Exercise
Which lines of the listing below contain the word "rect"? Return them.
+ + +
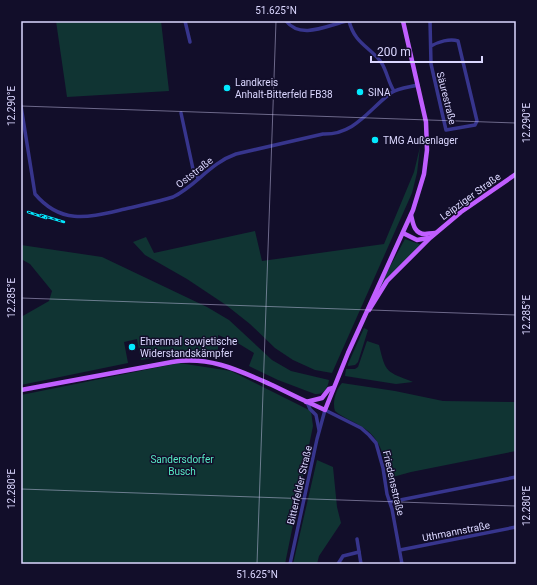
<svg xmlns="http://www.w3.org/2000/svg" width="537" height="585" viewBox="0 0 537 585" font-family="Roboto,sans-serif">
	<rect width="100%" height="100%" fill="#120e2a"/>
	<g fill="#103433">
		<path d="M56,21H161L169,91L67,97Z"/>
		<path d="M420,147L417,173L412,193L332,373L315,370L293,360L275,348L250,324L226,305L187,279L145,255L133,242L146,237L154,253L255,231L262,261L384,244L414,172Z"/>
		<path d="M405,239L422,245L382,287L380,285Z"/>
		<path d="M21,245L102,257L207,307L229,320L272,360L291,371L329,380C328,388 324,395 315,394L278,380L249,366L254,353L236,342L218,335V350L211,355H171L141,360L137,339L124,342L128,363L21,385V317L49,301L52,291L30,264L21,259Z"/>
		<path d="M364,328L368,330L358,362L355,365L348,366V364Z"/>
		<path d="M367,341L379,345C386,374 386,371 413,382L396,384L345,376L346,369H355L358,367Z"/>
		<path d="M179,363L231,371L311,411L313,426L285,564H21V395Z"/>
		<path d="M342,383L395,391L443,401L516,402V451L411,472L389,478C384,459 382,438 362,427C354,421 343,418 335,411C332,403 336,389 342,383Z"/>
		<path d="M317,460L333,467L337,507L341,523L319,556L317,564H293Z"/>
	</g>
	<g fill="none" stroke-linecap="round" stroke-linejoin="round">
		<g stroke="#37358d" stroke-width="3.5">
			<path d="M185,21L190,42"/>
			<path d="M286,21C301,40 328,25 347,21"/>
			<path d="M349,21C355,44 369,46 381,62C387,71 388,82 394,91"/>
			<path d="M430,21L431,64L446,130L475,125L477,121L458,41C450,38 438,42 431,46"/>
			<path d="M21,106L35,194C62,226 90,217 125,209C141,205 157,202 173,197C196,186 210,163 236,154L323,134C355,135 369,109 391,93C397,88 410,87 418,85"/>
			<path d="M181,113L193,169L198,178"/>
			<path d="M307,402L310,409L316,415L319,430"/>
			<path d="M390,502L516,477"/>
			<path d="M357,539L361,564"/>
			<path d="M400,550L516,527"/>
			<path d="M290,564L317,439L325,410L361,428L369,435L376,443L383,468L387,494L392,509L402,564"/>
			<path d="M338,564L343,556L359,552"/>
		</g>
		<g stroke="#c05eff" stroke-width="4.5">
			<path d="M411,215C413,223 414,234 425,234C428,234 431,233 435,233"/>
			<path d="M403,233L417,240L428,238"/>
			<path d="M369,310L387,281L430,238L461,212L516,174"/>
			<path d="M21,390L172,362C210,356 238,370 272,385C290,394 307,402 325,410L348,353L413,210L424,174L427,150L426,122L403,21"/>
			<path d="M306,402L322,398L329,389L333,388"/>
		</g>
		<g stroke="#03e9ff" stroke-width="2.5">
			<g id="rail">
				<path d="M28,212L46,218"/>
				<path d="M41,215L64,222"/>
			</g>
		</g>
		<use href="#rail" stroke="#120e2a" stroke-width="1" stroke-dasharray="3" stroke-linecap="butt"/>
	</g>
	<path fill="none" stroke="#dbd7ff" stroke-width="1" stroke-opacity="0.45" d="M21,106L516,123M21,298L516,315M21,489L516,506M257,564L276,21"/>
	<g fill="#03e9ff" stroke="#120e2a" stroke-width="1.5">
		<circle cx="227" cy="88" r="4"/>
		<circle cx="360" cy="92" r="4"/>
		<circle cx="375" cy="140" r="4"/>
		<circle cx="132" cy="347" r="4"/>
	</g>
	<g text-anchor="middle" stroke-width="3" stroke-linejoin="round" paint-order="stroke">
		<g font-size="10" fill="#dbd7ff" stroke="#120e2a" text-anchor="start">
			<text x="235" y="86">Landkreis<tspan x="235" dy="12">Anhalt-Bitterfeld FB38</tspan></text>
			<text x="368" y="96">SINA</text>
			<text x="383" y="144">TMG Außenlager</text>
			<text x="140" y="345">Ehrenmal sowjetische<tspan x="140" dy="12">Widerstandskämpfer</tspan></text>
		</g>
		<g font-size="10" fill="#dbd7ff" stroke="#120e2a">
			<text transform="translate(447 98) rotate(76)" y="4">Säurestraße</text>
			<text transform="translate(194 172) rotate(-38)" y="4">Oststraße</text>
			<text transform="translate(470 196) rotate(-36)" y="4">Leipziger Straße</text>
			<text transform="translate(394 483) rotate(77)" y="4">Friedensstraße</text>
			<text transform="translate(299 485) rotate(-77)" y="4">Bitterfelder Straße</text>
			<text transform="translate(456 531) rotate(-11)" y="4">Uthmannstraße</text>
		</g>
		<g font-size="10" fill="#57eac4" stroke="#120e2a">
			<text x="182" y="463">Sandersdorfer<tspan x="182" dy="12">Busch</tspan></text>
		</g>
	</g>
	<rect width="537" height="585" fill="none" stroke="#120e2a" stroke-width="44"/>
	<path d="M371 56v6h111v-6" fill="none" stroke="#dbd7ff" stroke-width="2"/>
	<text x="377" y="56" font-size="12" fill="#dbd7ff" stroke="#120e2a" stroke-width="3" paint-order="stroke">200 m</text>
	<rect x="22" y="22" width="493" height="541" fill="none" stroke="#dbd7ff" stroke-width="1.5"/>
	<g font-size="10" text-anchor="middle" fill="#dbd7ff">
		<text x="276" y="14">51.625°N</text>
		<text transform="translate(11 106) rotate(-90)" y="4">12.290°E</text>
		<text transform="translate(526 123) rotate(-90)" y="4">12.290°E</text>
		<text transform="translate(11 298) rotate(-90)" y="4">12.285°E</text>
		<text transform="translate(526 315) rotate(-90)" y="4">12.285°E</text>
		<text transform="translate(11 489) rotate(-90)" y="4">12.280°E</text>
		<text transform="translate(526 506) rotate(-90)" y="4">12.280°E</text>
		<text x="257" y="578">51.625°N</text>
	</g>
</svg>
+ + +
Task response
	<rect width="100%" height="100%" fill="#120e2a"/>
	<rect width="537" height="585" fill="none" stroke="#120e2a" stroke-width="44"/>
	<rect x="22" y="22" width="493" height="541" fill="none" stroke="#dbd7ff" stroke-width="1.5"/>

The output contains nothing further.